Standard prefilters:

  • ActionFilter\Authentication — requires authorization
  • ActionFilter\Csrf — validates the CSRF token (bitrix_sessid)
  • ActionFilter\HttpMethod — restricts methods (GET/POST)
  • ActionFilter\Scope — restricts context (web only, REST only, CLI only)

Custom filter — for example, checking permissions on a specific resource:

class ResourceAccessFilter extends \Bitrix\Main\Engine\ActionFilter\Base
{
    public function onBeforeAction(Event $event): ?EventResult
    {
        $action = $event->getParameter('action');
        $sectionId = $action->getController()->getRequest()->getPost('sectionId');

        if (!SectionAccessChecker::canRead((int)$sectionId)) {
            $this->addError(new \Bitrix\Main\Error('Access denied', 403));
            return new EventResult(EventResult::ERROR, null, null, $this);
        }
        return null;
    }
}

Handling Files and Complex Data

The controller automatically deserializes incoming data. For file uploads — via $this->getRequest()->getFile('image'), returning an \Bitrix\Main\Web\Upload\UploadedFile object with type and size validation methods.

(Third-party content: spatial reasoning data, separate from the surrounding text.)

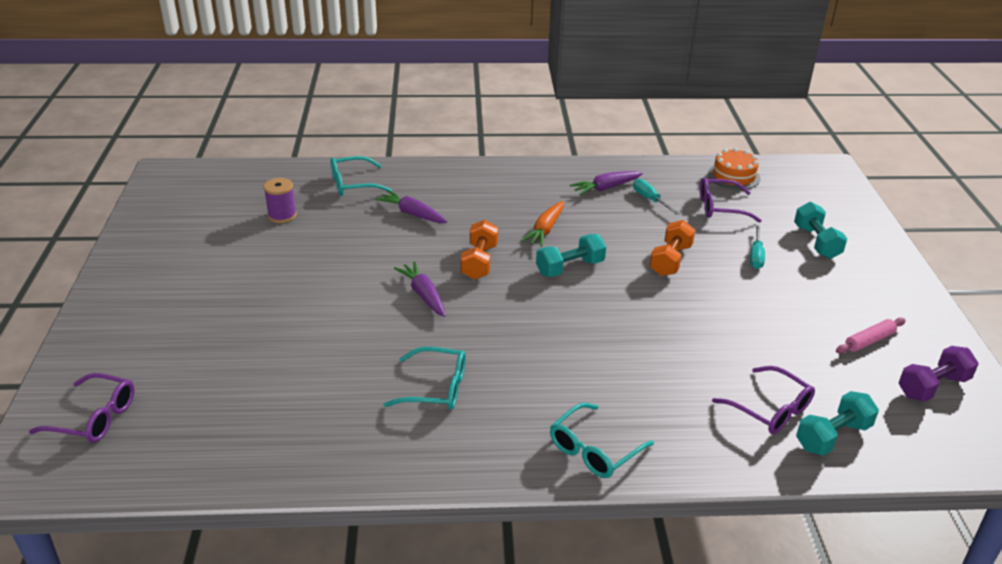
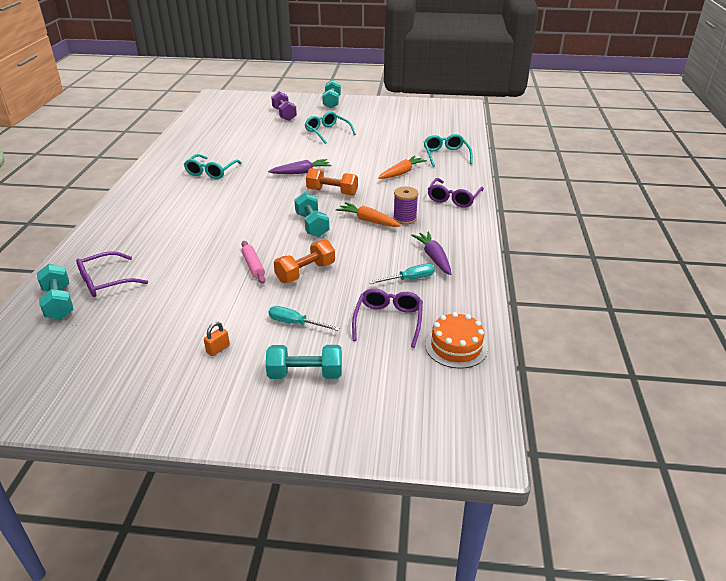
camera: 100 degrees right, 0 degrees up
(94, 417) = (242, 104): purple glasses -> purple glasses (453, 198)
(118, 298) = (332, 102): none -> turquoise dumbbell
(282, 215) = (406, 135): purple spool -> purple spool (404, 218)
(412, 214) = (401, 173): purple carrot -> orange carrot
(594, 450) = (126, 211): turquoise glasses -> turquoise glasses (327, 132)
(670, 260) = (305, 272): orange dumbbell -> orange dumbbell turned 75 degrees counterclockwise
(821, 294) = (218, 349): none -> orange padlock
(869, 341) = (138, 359): pink rolling pin -> pink rolling pin (253, 266)
(933, 386) = (59, 378): purple dumbbell -> purple dumbbell (284, 114)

For pagination, the built-in \Bitrix\Main\Engine\Response\DataType\Page object is used:

public function getListAction(int $page): \Bitrix\Main\Engine\Response\DataType\Page
{
    $pageSize = 20;
    $items = ProductTable::getList([
        'limit'  => $pageSize,
        'offset' => ($page - 1) * $pageSize,
    ])->fetchAll();

    return new \Bitrix\Main\Engine\Response\DataType\Page('items', $items, fn() => ProductTable::getCount());
}

Testing Controllers

D7 controllers can be tested via PHPUnit without an HTTP request: a controller instance is created, the Request is substituted, and run() is called. This is a major advantage over handwritten ajax.php files, which are difficult to test.

Development Timeline

Scale Scope Timeline
Basic 5–10 endpoints + standard filters 1–2 weeks
Medium + custom filters + file upload + rate limiting 3–4 weeks
Extended + versioning + OpenAPI documentation + tests 5–7 weeks

If the project already has handwritten ajax.php files, they should be migrated to controllers gradually, starting with the most heavily loaded or problematic endpoints.